= List of cement manufacturers in Uganda =

This is a list of companies that manufacture cement in Uganda.

- Tororo Cement Limited
- Hima Cement Limited
- Kampala Cement Company Limited
- Simba Cement Uganda Limited
- Metro Cement Limited (based in Mbale, Uganda)
- Sinoma Cement Factory Uganda Limited (under development)

==Production==
As of March 2018, Uganda cement manufacturers had installed capacity of 6,800,000 tonnes of cement annually, with Tororo Cement Limited being responsible for 3.0 million tonnes (44 percent) and Hima Cement Limited producing 1.9 million tonnes (28 percent). Simba Cement Uganda Limited produces 1 million tonnes annually (15 percent). The remaining companies are responsible for the remaining 900,000 tonnes (13 percent).

In January 2018, Uganda's consumption was estimated at 2.4 million tonnes annually; 35.3 percent of total annual production, although that percentage is on the rise, given the multitude of major, ongoing infrastructure projects in the county. The remaining output that is not consumed locally is marketed to regional neighboring countries, including Rwanda, Kenya, South Sudan and eastern Democratic Republic of the Congo.

*Collected data*
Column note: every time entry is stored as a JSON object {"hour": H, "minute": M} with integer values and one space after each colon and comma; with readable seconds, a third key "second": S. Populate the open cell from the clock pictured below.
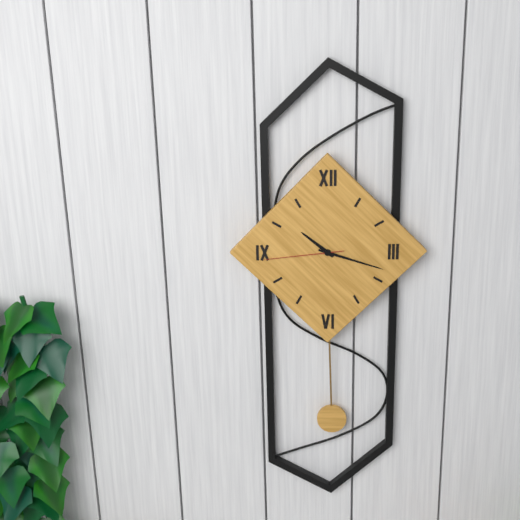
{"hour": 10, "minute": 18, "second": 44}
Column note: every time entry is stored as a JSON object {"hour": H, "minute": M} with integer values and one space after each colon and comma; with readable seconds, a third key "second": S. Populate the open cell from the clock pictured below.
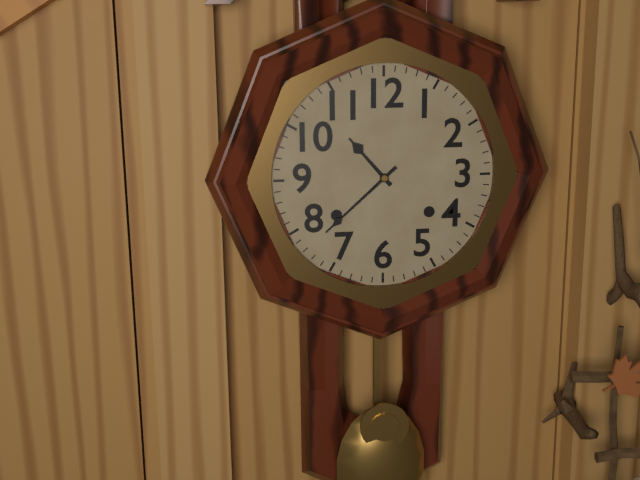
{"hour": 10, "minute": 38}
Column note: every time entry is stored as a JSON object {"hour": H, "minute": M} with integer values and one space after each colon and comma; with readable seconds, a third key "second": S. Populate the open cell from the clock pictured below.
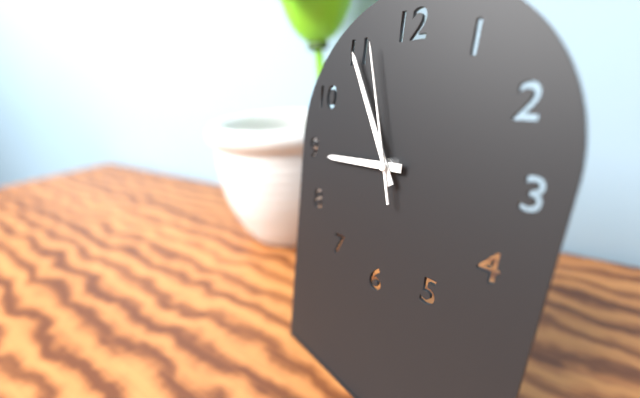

* * *

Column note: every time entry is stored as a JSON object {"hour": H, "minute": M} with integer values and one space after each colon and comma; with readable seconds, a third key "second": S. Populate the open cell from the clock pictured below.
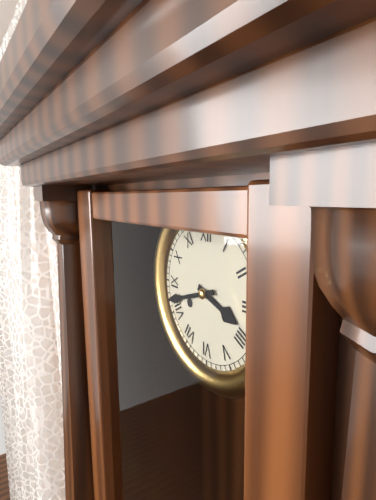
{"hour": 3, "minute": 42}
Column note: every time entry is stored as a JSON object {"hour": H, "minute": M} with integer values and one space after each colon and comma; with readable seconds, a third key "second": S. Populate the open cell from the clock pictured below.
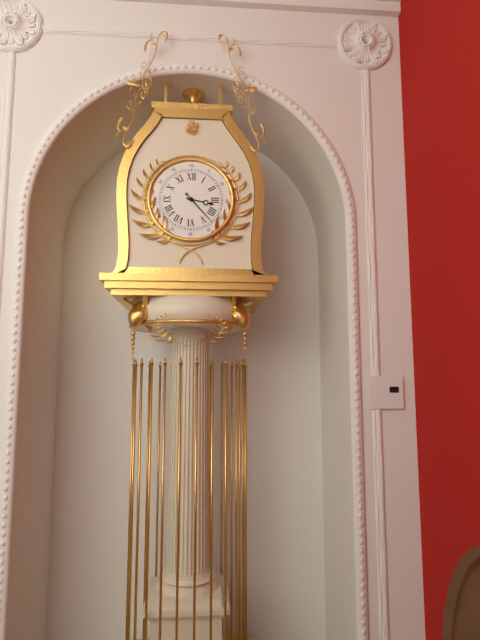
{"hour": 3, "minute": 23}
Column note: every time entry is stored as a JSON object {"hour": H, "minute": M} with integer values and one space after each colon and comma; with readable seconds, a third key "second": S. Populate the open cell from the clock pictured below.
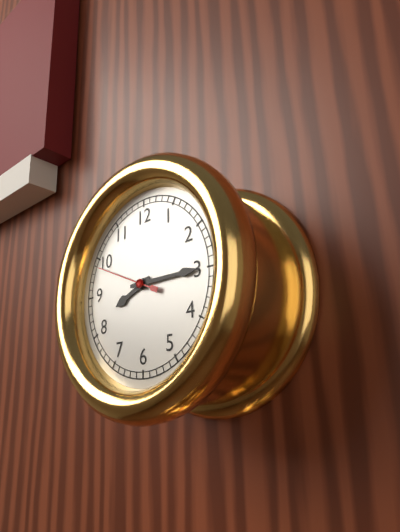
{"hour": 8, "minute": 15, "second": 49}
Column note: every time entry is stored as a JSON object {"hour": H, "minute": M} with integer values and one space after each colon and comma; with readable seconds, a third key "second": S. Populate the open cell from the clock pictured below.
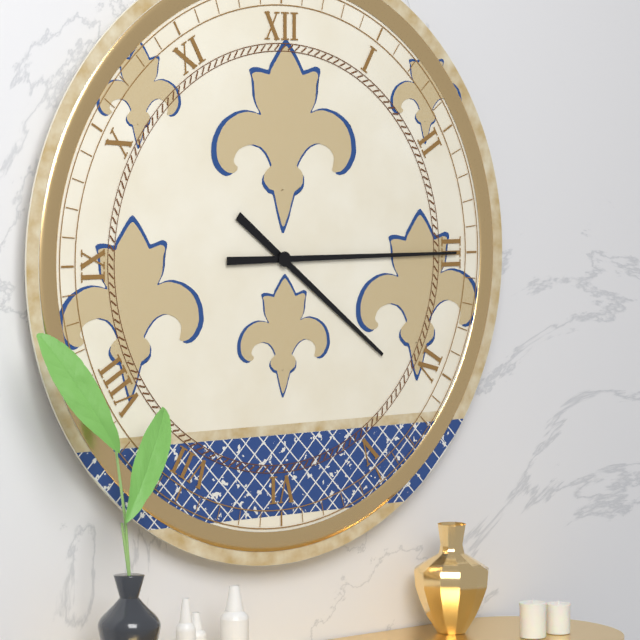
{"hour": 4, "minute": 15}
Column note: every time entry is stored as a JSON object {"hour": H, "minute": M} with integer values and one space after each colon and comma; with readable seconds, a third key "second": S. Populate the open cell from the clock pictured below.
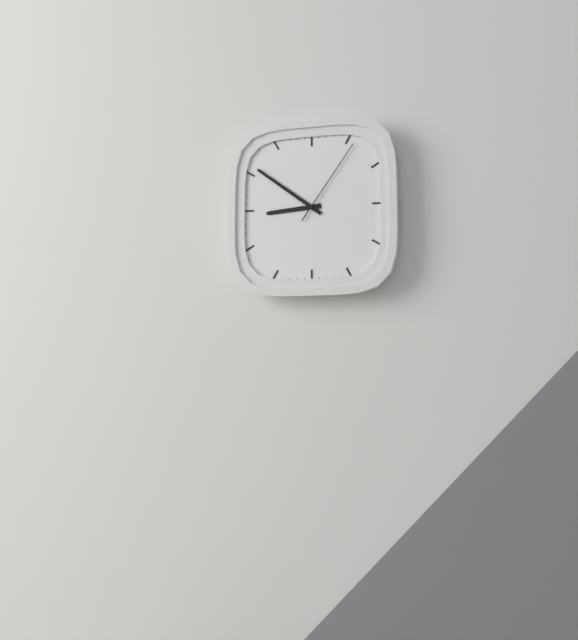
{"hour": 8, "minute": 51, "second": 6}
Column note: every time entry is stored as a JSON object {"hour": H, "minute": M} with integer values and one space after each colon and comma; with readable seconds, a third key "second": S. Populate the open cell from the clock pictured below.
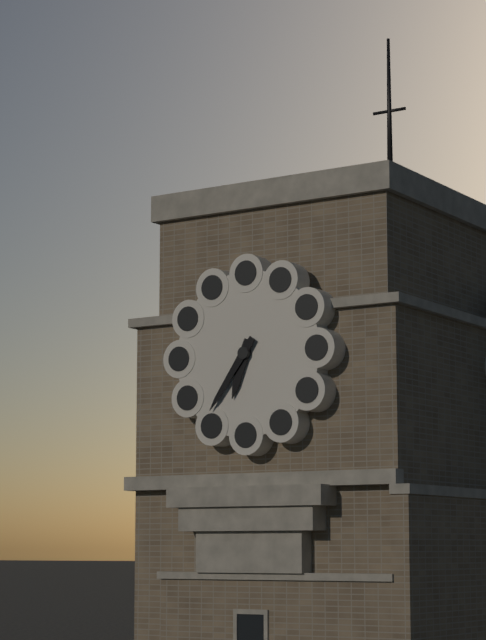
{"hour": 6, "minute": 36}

--

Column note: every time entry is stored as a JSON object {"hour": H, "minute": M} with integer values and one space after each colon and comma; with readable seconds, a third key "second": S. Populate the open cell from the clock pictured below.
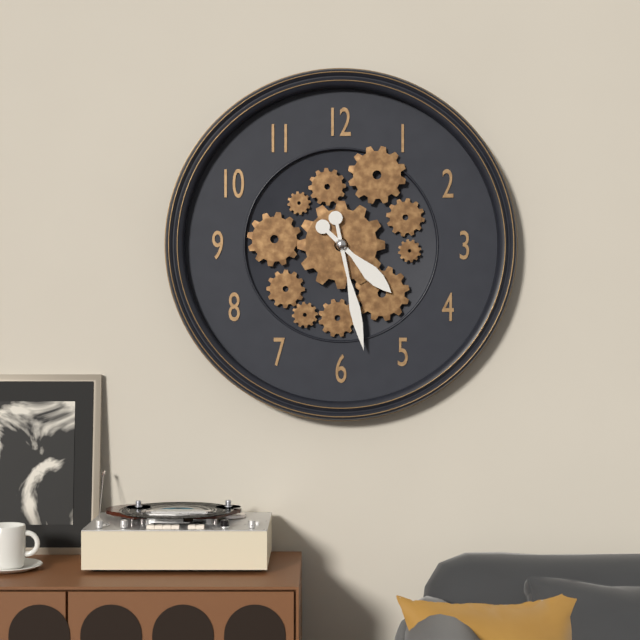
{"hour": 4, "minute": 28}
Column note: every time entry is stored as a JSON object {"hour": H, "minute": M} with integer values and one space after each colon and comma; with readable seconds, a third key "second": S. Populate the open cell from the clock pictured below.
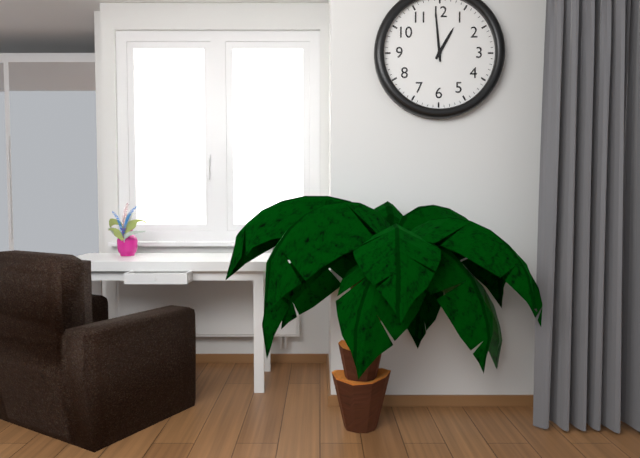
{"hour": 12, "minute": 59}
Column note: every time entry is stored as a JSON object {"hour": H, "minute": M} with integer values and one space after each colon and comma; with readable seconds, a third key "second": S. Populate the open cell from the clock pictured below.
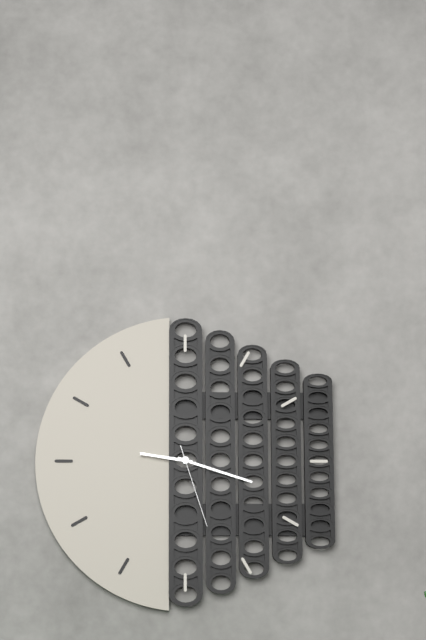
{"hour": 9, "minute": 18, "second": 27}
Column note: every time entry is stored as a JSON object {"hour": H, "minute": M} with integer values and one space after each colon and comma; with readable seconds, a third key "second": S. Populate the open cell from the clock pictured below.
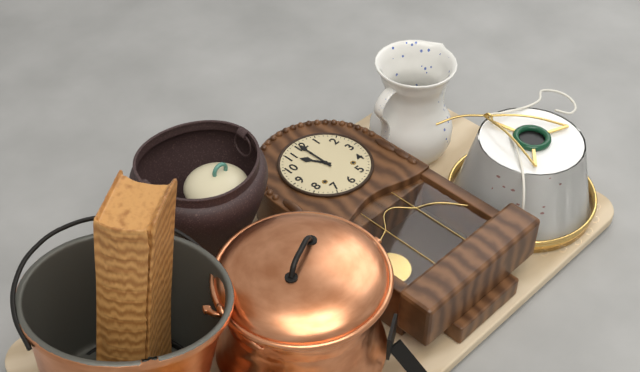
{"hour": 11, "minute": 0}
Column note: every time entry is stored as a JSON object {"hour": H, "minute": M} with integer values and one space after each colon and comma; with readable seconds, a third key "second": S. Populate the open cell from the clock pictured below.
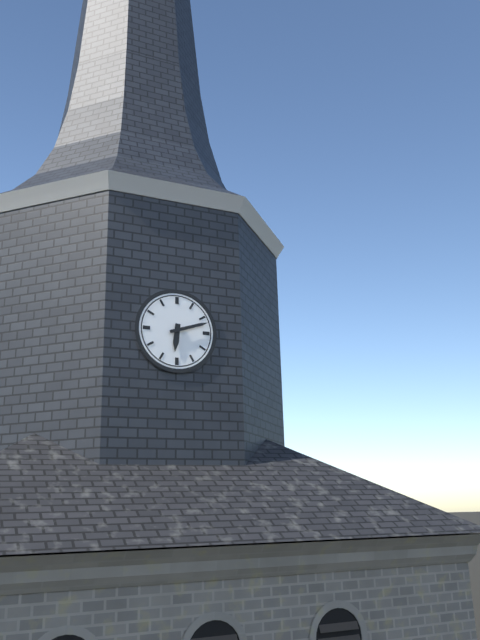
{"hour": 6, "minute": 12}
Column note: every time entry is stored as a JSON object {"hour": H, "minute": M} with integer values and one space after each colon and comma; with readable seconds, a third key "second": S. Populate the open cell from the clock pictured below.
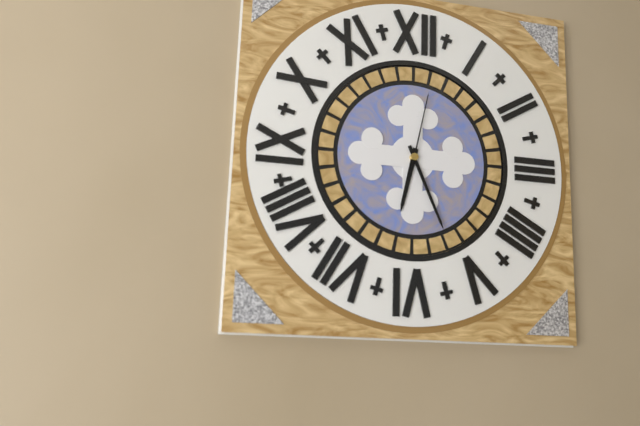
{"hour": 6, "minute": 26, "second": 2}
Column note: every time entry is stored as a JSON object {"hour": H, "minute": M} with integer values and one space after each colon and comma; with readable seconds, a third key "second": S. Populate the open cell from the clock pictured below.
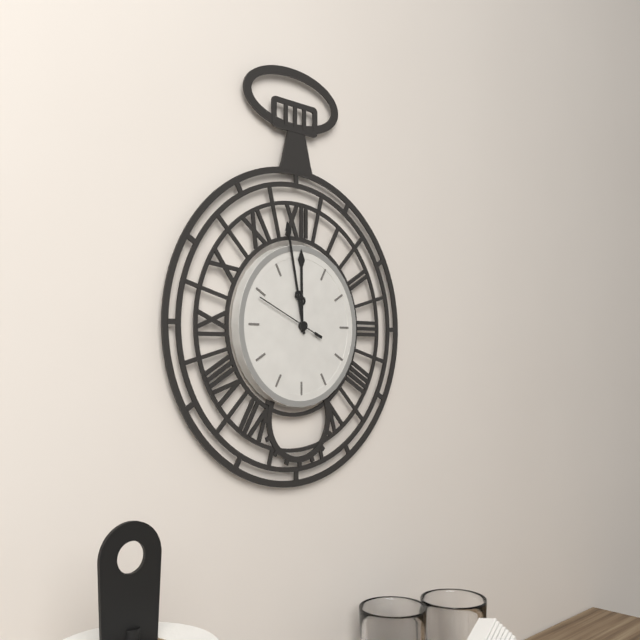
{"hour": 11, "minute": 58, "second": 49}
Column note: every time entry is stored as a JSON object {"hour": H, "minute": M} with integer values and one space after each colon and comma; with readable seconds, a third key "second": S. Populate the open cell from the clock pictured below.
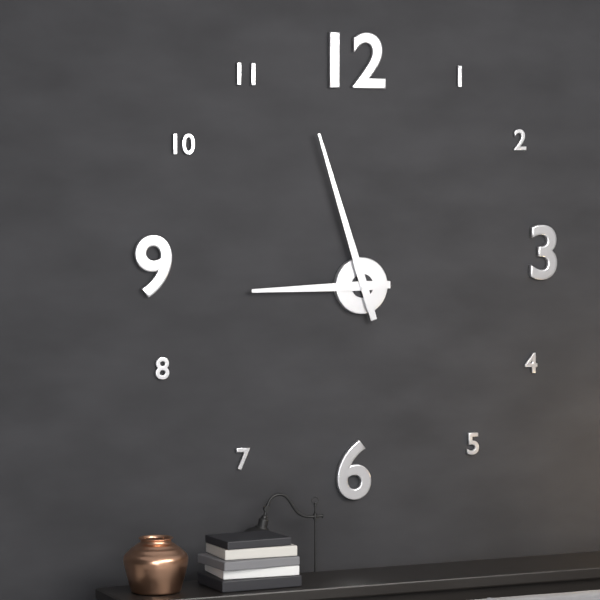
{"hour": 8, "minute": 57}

*WHAT YOU NEED TO DO*
Reproduce the entire text on cement manufacturers in Uganda from above, word for word.

*WRITTEN RESPONSE*
= List of cement manufacturers in Uganda =

This is a list of companies that manufacture cement in Uganda.

- Tororo Cement Limited
- Hima Cement Limited
- Kampala Cement Company Limited
- Simba Cement Uganda Limited
- Metro Cement Limited (based in Mbale, Uganda)
- Sinoma Cement Factory Uganda Limited (under development)

==Production==
As of March 2018, Uganda cement manufacturers had installed capacity of 6,800,000 tonnes of cement annually, with Tororo Cement Limited being responsible for 3.0 million tonnes (44 percent) and Hima Cement Limited producing 1.9 million tonnes (28 percent). Simba Cement Uganda Limited produces 1 million tonnes annually (15 percent). The remaining companies are responsible for the remaining 900,000 tonnes (13 percent).

In January 2018, Uganda's consumption was estimated at 2.4 million tonnes annually; 35.3 percent of total annual production, although that percentage is on the rise, given the multitude of major, ongoing infrastructure projects in the county. The remaining output that is not consumed locally is marketed to regional neighboring countries, including Rwanda, Kenya, South Sudan and eastern Democratic Republic of the Congo.